Tips on How to Discourage Sibling Rivalry

While many children fight over their toys, siblings will swing back and forth between feelings of admiration and dislike for one another. In many cases, this is natural, especially if there is an age gap of two or more years between your little ones. Often, we’d like to think that we can simply talk to them, encourage a ceasefire and tuck them into bed with their teddies and sheets that carry the loving, comfy scent of  a delicate fabric conditioner. However, there is more to discouraging sibling rivalry than a simple ceasefire.

It can often take some time to find the root of your superstars’ rivalry, continuously trying and testing your patience.
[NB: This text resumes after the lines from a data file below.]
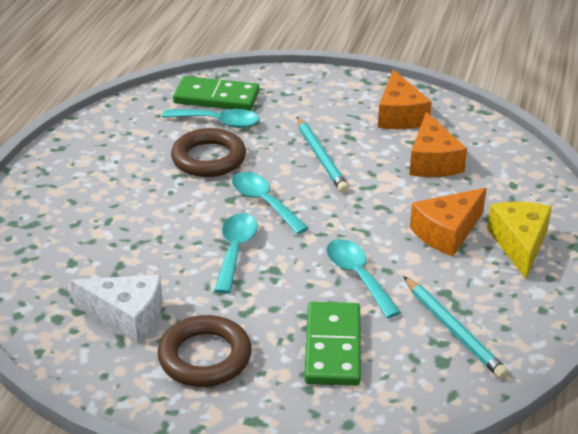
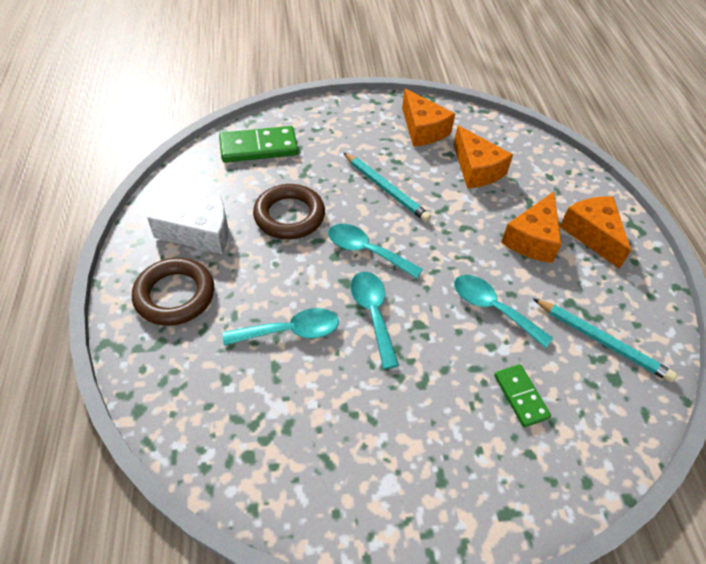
camera: 25 degrees left, 15 degrees up
(127, 316) = (317, 428): white cheese -> white cheese (202, 235)
(205, 357) = (418, 451): brown ring -> brown ring (175, 295)
(218, 122) = (276, 174): turquoise spoon -> turquoise spoon (291, 331)
(332, 347) = (520, 396): green domino -> green domino, size x0.60
(519, 244) = (592, 234): yellow cheese -> orange cheese

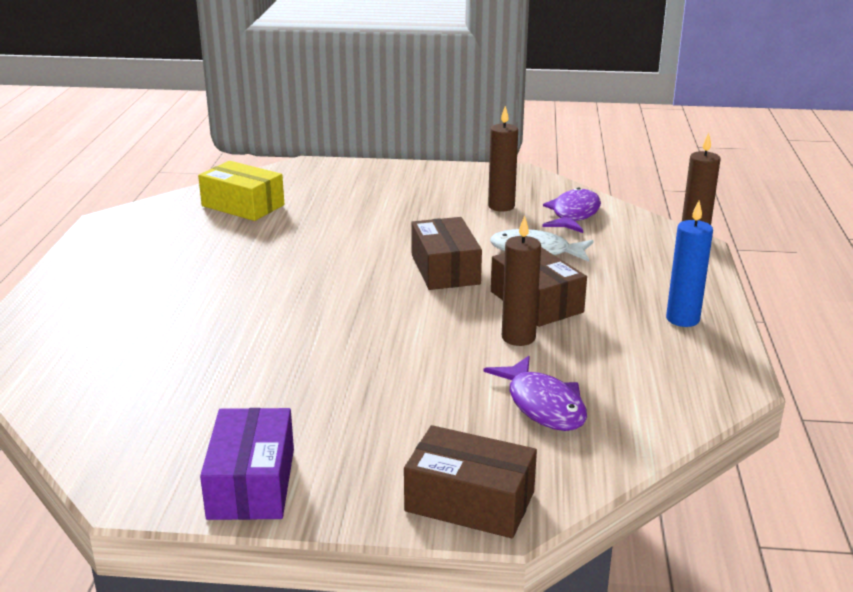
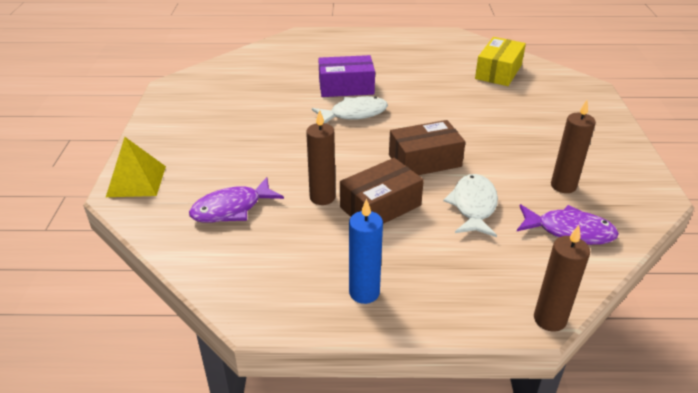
camera: 85 degrees right, 10 degrees up
(251, 483) = (170, 113): purple box -> purple box (346, 87)
(317, 307) = (354, 114): none -> white fish
(470, 501) = (136, 181): brown box -> yellow pyramid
If you’ve had enough of the kicking, screaming and crying, here are some ideas on how to dispirit heated sibling rivalry.

Where Does Sibling Rivalry Come From?

As we watch our little ones fight, we can often feel a little puzzled as to why it is that they’re bickering. According to Frances Walfish, Psy.D., a child and family psychotherapist in Beverly Hills, California, and author of The Self-Aware Parent, little ones might fight over their toys or a turn in the front seat, but they are ultimately fighting for love and attention.
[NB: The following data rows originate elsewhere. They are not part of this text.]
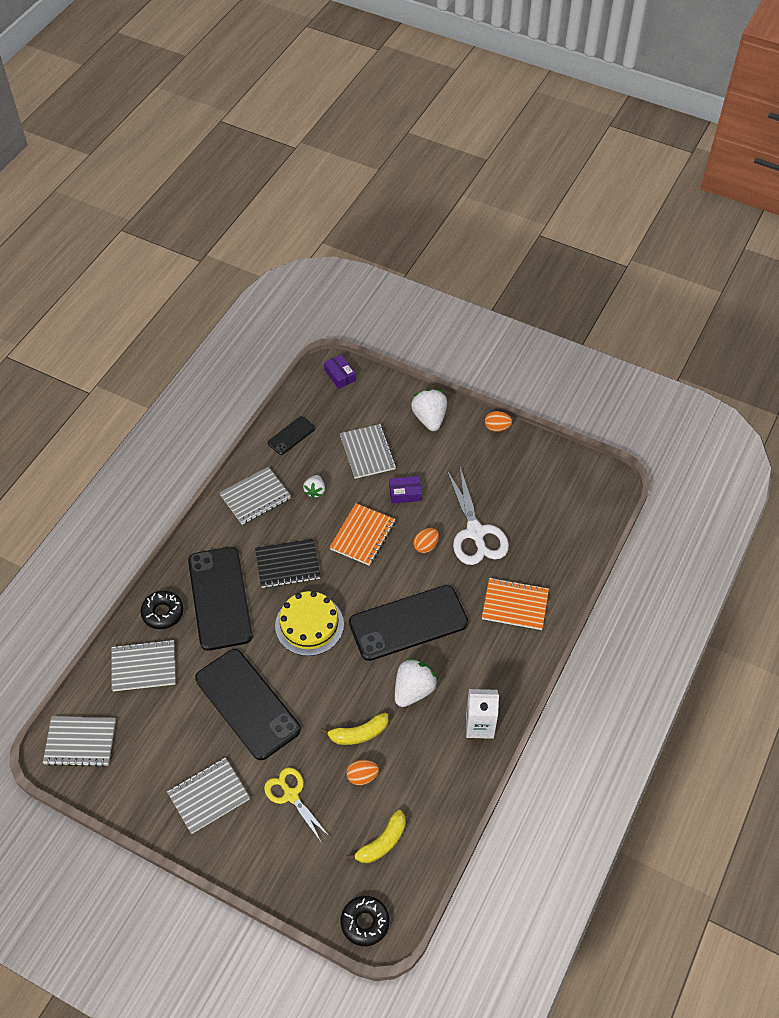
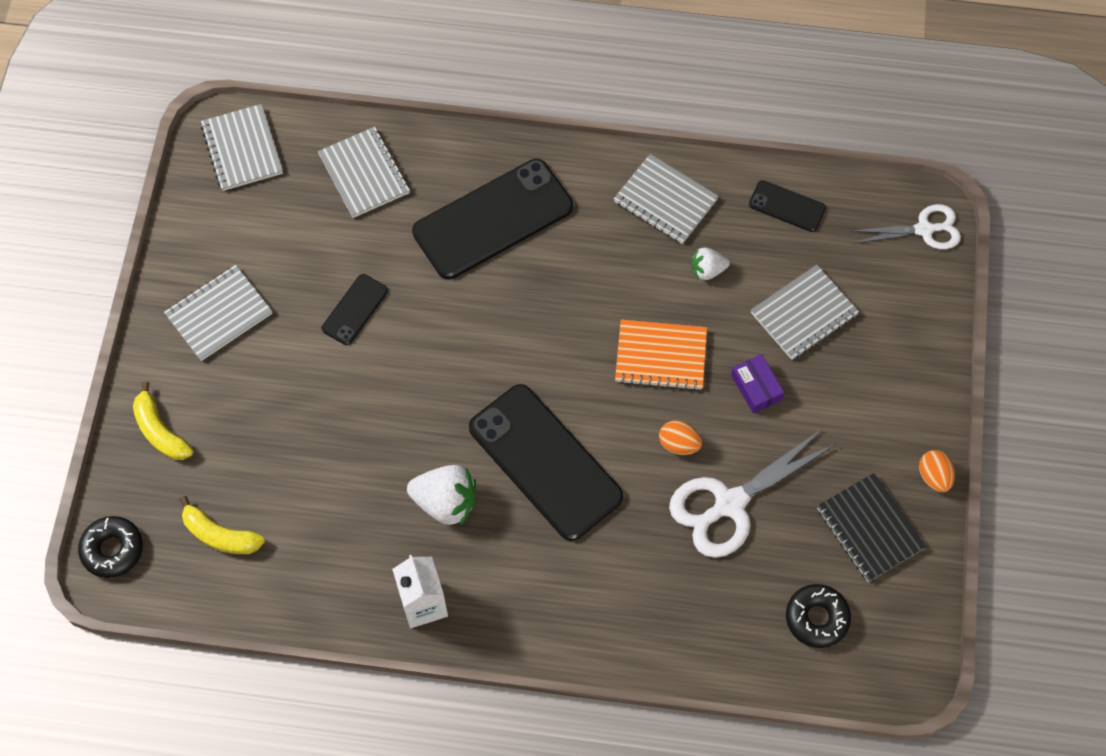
camera: 70 degrees right, 10 degrees up
(163, 613) = (446, 163): black donut -> black donut (816, 618)
(209, 796) = (219, 314): grey notebook -> grey notebook turned 75 degrees counterclockwise
(247, 704) = (355, 309): black phone -> black phone, size x0.47
(288, 565) = (575, 280): black notebook -> black notebook (869, 528)
(291, 795) = (249, 406): yellow scissors -> none
(309, 625) = (495, 340): yellow cake -> none
(340, 375) = (924, 229): purple box -> white scissors
(358, 734) = (358, 456): yellow banana -> yellow banana (160, 431)
(362, 776) = (301, 481): orange egg -> none
(429, 418) = (905, 376): white strawberry -> none
(515, 605) = (630, 595): orange notebook -> none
If one sibling happens to feel jealous of the other, a mix of overwhelming feelings can fuel any existing rivalry. In accordance with Frances Walfish’s research, our little ones can also fight due to one or more of the following:

  • Evolving needs: As we watch our children grow, their needs begin to change. A sibling could prevent these needs from being fulfilled.
  • Individual temperaments: Each child has unique moods, adaptability and tolerance thresholds. Little siblings can often agitate and push these boundaries.
  • Role models: Little ones are extremely sensitive to what goes on around them. If they are exposed to bickering on the playground, in the classroom or at home, they are likely to mimic the action and provoke their sibling.
  • How Long Does It Last?

    Toddlers need to learn how to tolerate and accept each other’s characteristics and quirks to prevent the possibility of a strained relationship in later years. Severe sibling rivalry can last well after your tots reach puberty.

    How Do I Address It?

    There are times when our children’s arguments can quickly turn into physical fights. If you happen to run out of ways to cool off their rivalry, here are a few ideas:

    • Love, love and more love: Children will fight for the favour and attention of their parents. If you find that your little ones are simultaneously nagging you for attention, perhaps you can plan to spend equal amounts of quality time with each of your little stars.
      • A little lesson goes a long way: Weighted apologies can teach children the fundamental difference between right and wrong. If your little ones happen to treat each other badly, it might be a good idea to teach them how to add value and weight to an apology by talking to them about the issue and leaving them to think about their misdemeanour. This will lead to a more sincere “sorry” from your little one.
        • Play the grey clouds away: A fun and busy game or activity that is not focused on competition can help little ones focus on having fun and working together. A swim in the pool, a garden safari or an arts and crafts session can be a welcome distraction.
        • While you hold their small hands as they go through ups and downs, rest assured that your little one’s sibling rivalry will dissipate and that they will eventually lean on each other for support.